Prime Minister Giuseppe Conte openly accused Salvini and Meloni of spreading misinformation by saying he had signed the activation of the European Stability Mechanism (ESM) because of the crisis, marking a point of no-return. Since then, things have grown tenser. Within the opposition itself, unity started crumbling on the ESM, with Lega and Fratelli d’Italia firmly opposing it but Forza Italia in favor.

The crisis has put Forza Italia in the spotlight: it now has a limited electoral appeal, around 7 percent, but has found a new raison d'être as a sensible, pro-EU, centrist party, very much embedded in the European popular conservative culture. This evolution is embodied by its major public face: Antonio Tajani, one of the party founders and former president of the European Parliament, who is well respected and connected in Brussels. Given the problems that the current majority has with Matteo Renzi, the former prime minister whose presence in the majority remains uncertain, it cannot be even excluded that, sooner than later, Forza Italia could find some common ground with the government.

Meanwhile, support for Lega has eroded, mostly in favour of Fratelli d’Italia. One of the main factors pushing Lega above 30 percent in the last European Parliament elections was its appeal to parts of the right-wing electorate orphaned following the decline of the post-fascist Alleanza Nazionale (National Alliance.) Initially Salvini tried to fill this vacuum by transforming Lega into a sovereignist, nationalist party. However, the coronavirus crisis has showed the limits to this approach, as many of these right-wing voters have now found a new, somehow more “natural” home in Fratelli d’Italia and are increasingly abandoning Salvini. Lega remains the most popular party but its support has shrunk to 27 percent. At the same time, support for Fratelli d’Italia has risen sharply to 14.7 percent.

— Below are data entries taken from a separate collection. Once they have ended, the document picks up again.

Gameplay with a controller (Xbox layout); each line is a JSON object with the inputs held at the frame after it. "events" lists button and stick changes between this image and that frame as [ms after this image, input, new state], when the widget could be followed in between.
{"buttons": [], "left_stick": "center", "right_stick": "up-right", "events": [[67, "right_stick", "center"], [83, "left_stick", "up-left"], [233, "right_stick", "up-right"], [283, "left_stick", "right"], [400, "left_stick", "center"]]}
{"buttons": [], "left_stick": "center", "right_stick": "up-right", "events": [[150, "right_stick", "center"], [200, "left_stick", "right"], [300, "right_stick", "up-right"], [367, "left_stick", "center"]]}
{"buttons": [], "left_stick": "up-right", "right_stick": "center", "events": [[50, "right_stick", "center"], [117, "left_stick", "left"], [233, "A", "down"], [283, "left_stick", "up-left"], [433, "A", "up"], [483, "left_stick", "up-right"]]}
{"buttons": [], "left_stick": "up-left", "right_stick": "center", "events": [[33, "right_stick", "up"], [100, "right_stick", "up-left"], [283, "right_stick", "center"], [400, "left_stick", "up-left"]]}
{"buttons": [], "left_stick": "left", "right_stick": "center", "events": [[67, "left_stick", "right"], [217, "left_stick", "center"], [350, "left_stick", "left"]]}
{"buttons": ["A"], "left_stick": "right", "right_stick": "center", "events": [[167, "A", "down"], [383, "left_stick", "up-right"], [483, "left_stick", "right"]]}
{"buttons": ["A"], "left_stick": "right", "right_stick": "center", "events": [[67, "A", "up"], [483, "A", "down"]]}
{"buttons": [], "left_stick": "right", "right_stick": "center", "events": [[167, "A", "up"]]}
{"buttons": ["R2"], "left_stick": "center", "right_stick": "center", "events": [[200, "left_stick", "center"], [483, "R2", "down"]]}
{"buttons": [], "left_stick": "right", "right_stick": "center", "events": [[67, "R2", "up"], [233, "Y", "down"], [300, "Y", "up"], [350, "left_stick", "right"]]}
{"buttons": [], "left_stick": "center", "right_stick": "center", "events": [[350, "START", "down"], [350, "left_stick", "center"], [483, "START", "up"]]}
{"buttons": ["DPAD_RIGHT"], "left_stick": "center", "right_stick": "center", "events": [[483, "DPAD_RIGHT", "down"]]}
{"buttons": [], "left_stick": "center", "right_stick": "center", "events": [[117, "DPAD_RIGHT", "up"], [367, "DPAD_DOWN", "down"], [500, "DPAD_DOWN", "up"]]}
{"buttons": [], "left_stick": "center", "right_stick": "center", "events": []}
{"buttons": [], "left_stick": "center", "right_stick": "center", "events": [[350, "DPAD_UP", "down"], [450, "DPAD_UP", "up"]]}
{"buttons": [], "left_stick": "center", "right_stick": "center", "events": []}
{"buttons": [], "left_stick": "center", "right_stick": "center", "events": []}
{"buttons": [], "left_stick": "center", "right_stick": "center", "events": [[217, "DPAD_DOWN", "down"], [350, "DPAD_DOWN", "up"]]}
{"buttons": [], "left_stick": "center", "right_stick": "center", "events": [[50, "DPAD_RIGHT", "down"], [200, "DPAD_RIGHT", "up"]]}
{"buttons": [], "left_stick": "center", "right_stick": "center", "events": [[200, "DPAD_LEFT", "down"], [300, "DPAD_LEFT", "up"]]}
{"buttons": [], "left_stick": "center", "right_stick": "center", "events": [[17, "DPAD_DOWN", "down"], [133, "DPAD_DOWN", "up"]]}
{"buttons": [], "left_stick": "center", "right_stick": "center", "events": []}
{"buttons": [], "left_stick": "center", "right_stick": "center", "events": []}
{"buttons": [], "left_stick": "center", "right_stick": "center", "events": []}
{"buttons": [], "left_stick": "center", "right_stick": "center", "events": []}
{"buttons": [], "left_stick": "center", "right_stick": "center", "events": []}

Salvini realizes these trends put his leading role in the opposition in danger. And he also faces the rise of figures within Lega who can undermine his party leadership, such as the governor of Veneto, Luca Zaia, whose popularity has skyrocketed since his region fared extremely well in handling the coronavirus outbreak. The tension between Salvini and Meloni over the organization of the opposition public rally on June 2, Republic Day, clearly reflects this emerging dynamic between Lega and Fratelli d’Italia, which is likely to be one of the most significant issues to watch in Italian politics over the next few months.

Dario Cristiani, IAI/GMF fellow, Washington office

 

Poland

The coronavirus crisis and its handling have in some ways not been very different from everyday politics in Poland. The governing and opposition parties got off on the right foot. One day after the first official case of coronavirus was detected, the government led by the Law and Justice (PiS) party called a meeting with the main opposition parties (Civic Platform, the Left, the Polish People’s Party-Kukiz, and Confederation) to open a dialogue on curbing the spread of the disease. The restrictions imposed by the government (home working, schools and shopping malls closed, and stay at home) were met with support from all sides. The first bill to fight the coronavirus had the support of both PiS and the opposition parties in parliament (400 voted for it, 11 against, and 7 abstained).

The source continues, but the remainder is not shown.